A ESE SEÑOR DIFICILMENTE LE PODREMOS DAR EL ADIOS final, pues siempre lo
tendremos que tener en mente,todos los que de una forma o otra hemos visto pasar
nuestra adolencencia,juventud y vejez sufriendo la falta de libertad o la perdida de la patria que nos vió nacer.
POR NORBERTO FUENTES
No importa si lo aman o lo odian, pontifica The New York Times, pero la mayoría de los cubanos no conciben la vida sin Fidel. Con una mezcla —que a él le ha funcionado muy bien— de guerrero victorioso y de irresponsable, Fidel Castro dotó al país de lo que éste —es evidente— necesitaba desesperadamente: del espíritu de grandeza. Pareció ser de muy poca importancia que Cuba mostrara un sostenido y aceptable desarrollo socio económico —muy por encima de las vecinas repúblicas bananeras.
Él no ha eludido el detalle en los cientos de horas de discursos y proclamas, al comparar la aventura de la Revolución Cubana con la marcha del Quijote. Aunque fue su imagen, sin duda, la que obró el milagro de cautivar no sólo a los cubanos, sino a una buena parte de la humanidad.
Aquel escenario internacional que se asfixiaba bajo los designios de dos vejetes malhumorados (y calvitos ambos) —Eisenhower y Jruschov— conoce de pronto los arrestos de un joven, hijo de gallego, estatura de atleta, la voz grave, barbudo, armado hasta los dientes y con un ajado uniforme de guerrilla, que trae el insólito plan, luego de descabezar la dictadura de Fulgencio Batista— de acabar con los abusos de los yanquis al sur del continente (proyecto que pronto extenderá hasta África). Pero —y esto fue esencial en el embrujo—: no habría leyes para él, y por supuesto, para ninguno de los millones de seguidores que obtuvo de inmediato, apenas entró con su columna de tanques en La Habana de 1959. Era la primera condición del contrato con una nación que José Martí había descrito (junto al resto de América Latina) como «hija del perro de presa».

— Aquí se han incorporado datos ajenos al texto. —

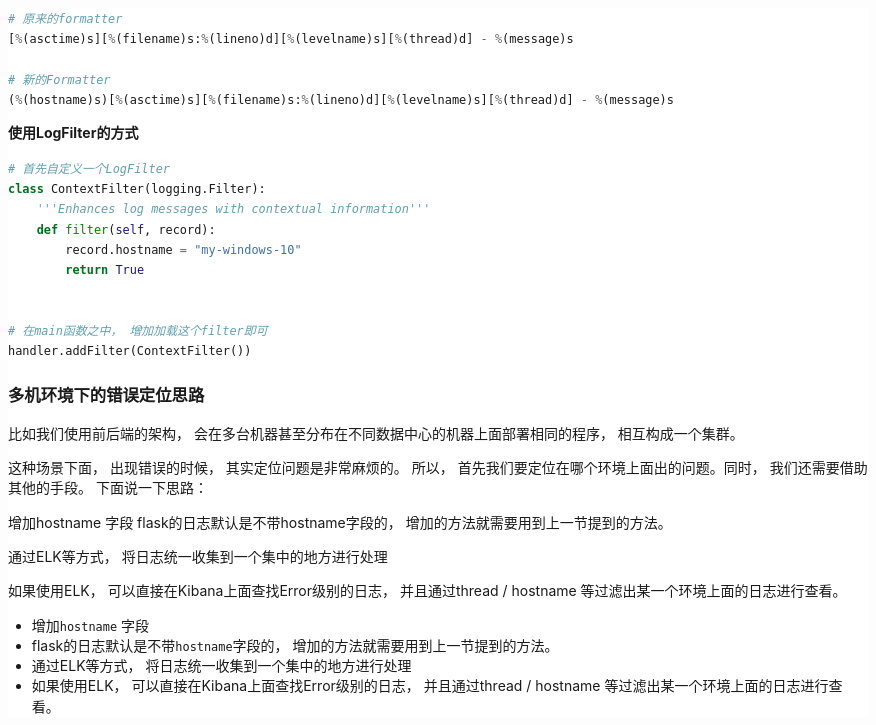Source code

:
 ```python
# 原来的formatter
[%(asctime)s][%(filename)s:%(lineno)d][%(levelname)s][%(thread)d] - %(message)s

# 新的Formatter
(%(hostname)s)[%(asctime)s][%(filename)s:%(lineno)d][%(levelname)s][%(thread)d] - %(message)s
```
**使用LogFilter的方式**
```python
# 首先自定义一个LogFilter
class ContextFilter(logging.Filter):
    '''Enhances log messages with contextual information'''
    def filter(self, record):
        record.hostname = "my-windows-10"
        return True


# 在main函数之中， 增加加载这个filter即可
handler.addFilter(ContextFilter())
```
### 多机环境下的错误定位思路
比如我们使用前后端的架构， 会在多台机器甚至分布在不同数据中心的机器上面部署相同的程序， 相互构成一个集群。

这种场景下面， 出现错误的时候， 其实定位问题是非常麻烦的。 所以， 首先我们要定位在哪个环境上面出的问题。同时， 我们还需要借助其他的手段。 下面说一下思路：

增加hostname 字段
flask的日志默认是不带hostname字段的， 增加的方法就需要用到上一节提到的方法。

通过ELK等方式， 将日志统一收集到一个集中的地方进行处理

如果使用ELK， 可以直接在Kibana上面查找Error级别的日志， 并且通过thread / hostname 等过滤出某一个环境上面的日志进行查看。
* 增加`hostname` 字段
* flask的日志默认是不带`hostname`字段的， 增加的方法就需要用到上一节提到的方法。
* 通过ELK等方式， 将日志统一收集到一个集中的地方进行处理
* 如果使用ELK， 可以直接在Kibana上面查找Error级别的日志， 并且通过thread / hostname 等过滤出某一个环境上面的日志进行查看。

Para su suerte, por añadidura, no tenía nada que imponerse así mismo: era su naturaleza. Al galope de su caballito Careto, montado a pelo, en los montes de Birán. Así iba a gobernar durante casi medio siglo a una población de leales proscritos y donde periódicamente se promulgaban leyes que derogaban leyes recientes sobre los mismos asuntos. El reino del desacato. Desacato que él tuvo la habilidad de proyectar siempre hacia fuera y de eludir sus efectos en el ámbito interno. Se requería, sin embargo, de un basamento, al menos uno ideológico, ya que no había un aceptable sustento jurídico.
Jean Paul Sartre lo definió desde muy temprano como el contragolpe, y hasta lo teorizó en sus escritos. En efecto, fue en las maniobras a la defensiva donde encontró la verdadera ideología del proceso. Aunque este no hubiese servido de nada si los americanos no lo hubiesen provisto permanentemente de los argumentos, y no han hecho otra cosa desde que triunfó la Revolución.

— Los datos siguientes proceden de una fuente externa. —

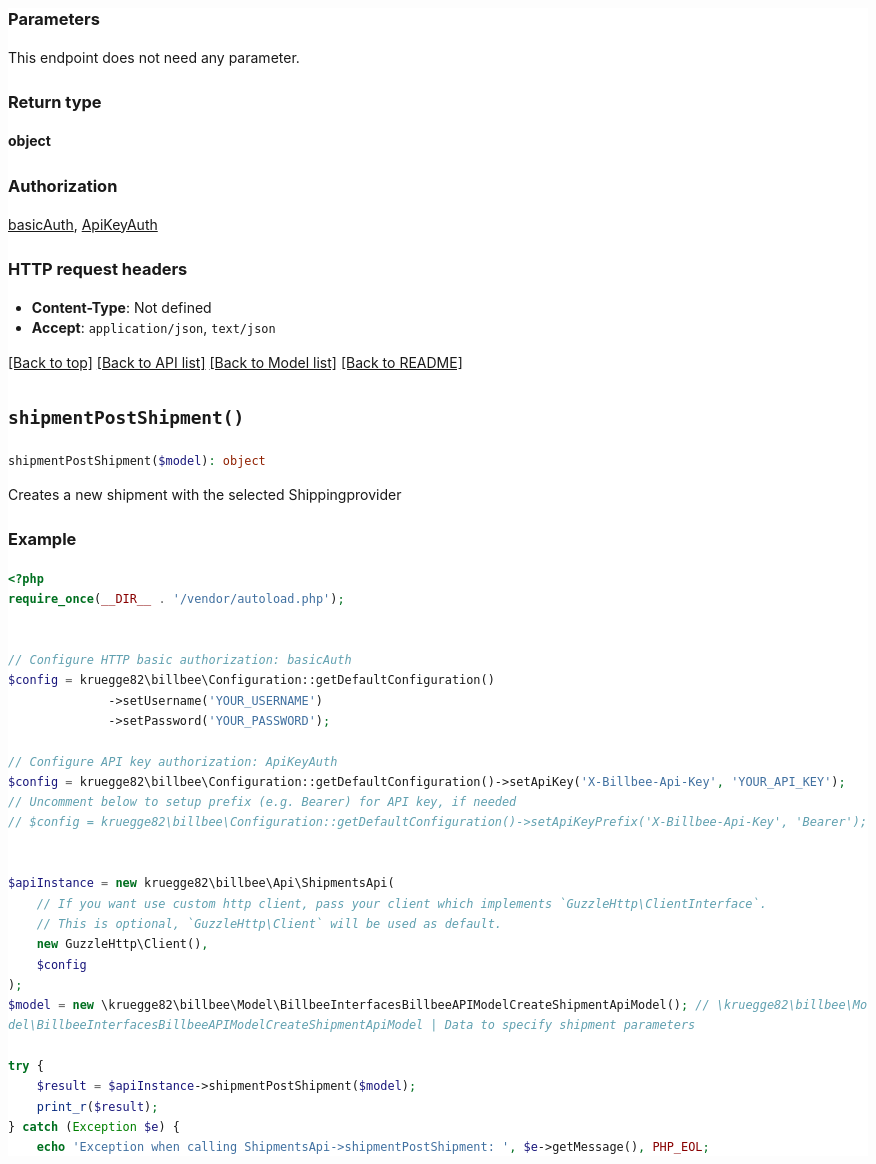 ### Parameters

This endpoint does not need any parameter.

### Return type

**object**

### Authorization

[basicAuth](../../README.md#basicAuth), [ApiKeyAuth](../../README.md#ApiKeyAuth)

### HTTP request headers

- **Content-Type**: Not defined
- **Accept**: `application/json`, `text/json`

[[Back to top]](#) [[Back to API list]](../../README.md#endpoints)
[[Back to Model list]](../../README.md#models)
[[Back to README]](../../README.md)

## `shipmentPostShipment()`

```php
shipmentPostShipment($model): object
```

Creates a new shipment with the selected Shippingprovider

### Example

```php
<?php
require_once(__DIR__ . '/vendor/autoload.php');


// Configure HTTP basic authorization: basicAuth
$config = kruegge82\billbee\Configuration::getDefaultConfiguration()
              ->setUsername('YOUR_USERNAME')
              ->setPassword('YOUR_PASSWORD');

// Configure API key authorization: ApiKeyAuth
$config = kruegge82\billbee\Configuration::getDefaultConfiguration()->setApiKey('X-Billbee-Api-Key', 'YOUR_API_KEY');
// Uncomment below to setup prefix (e.g. Bearer) for API key, if needed
// $config = kruegge82\billbee\Configuration::getDefaultConfiguration()->setApiKeyPrefix('X-Billbee-Api-Key', 'Bearer');


$apiInstance = new kruegge82\billbee\Api\ShipmentsApi(
    // If you want use custom http client, pass your client which implements `GuzzleHttp\ClientInterface`.
    // This is optional, `GuzzleHttp\Client` will be used as default.
    new GuzzleHttp\Client(),
    $config
);
$model = new \kruegge82\billbee\Model\BillbeeInterfacesBillbeeAPIModelCreateShipmentApiModel(); // \kruegge82\billbee\Model\BillbeeInterfacesBillbeeAPIModelCreateShipmentApiModel | Data to specify shipment parameters

try {
    $result = $apiInstance->shipmentPostShipment($model);
    print_r($result);
} catch (Exception $e) {
    echo 'Exception when calling ShipmentsApi->shipmentPostShipment: ', $e->getMessage(), PHP_EOL;
```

Ernesto Che Guevara tenía una definición de Fidel Castro que redondea el andamiaje de su estructura personal y política, y no es algo que el argentino soltara nunca en público. Él decía que Fidel era un genio en saber avanzar con el enemigo. Es decir, el guerrillero impetuoso y en apariencia irresponsable y el paradigma universal de rebeldía, es un político minuciosamente calculador y, sobre todo, que supo en todo momento hasta dónde podía atreverse con los americanos. Un solo fallo estratégico en ese modelo de precisión: no haber previsto el colapso soviético, infatigables aliados que proporcionaron sin regatear cuantiosos recursos económicos —entre los 65 000 y los 100 000 millones de dólares desde 1961 hasta 1991— que él no solo cortejó con gracia y vehemente sentido de hermandad sino que supo retribuir con un aire de renovación para su gastado liderazgo comunista.
Un día, al principio de los 80, en defensa de los gastos que ocasionaba su empeño en ofrecer servicios gratuitos cada vez más sofisticados de medicina y educación (hasta nivel universitario) a toda la población, Fidel dijo: «Señores, yo no sé hacer la Revolución de otra manera.» La desaparición de la Unión Soviética y con ello el corte abrupto de su logística, convirtió los sueños paradisíacos en un fracaso económico y en la carga —que arrastrará sobre los hombros hasta el fin de sus días— que implica dejar un país en ruinas.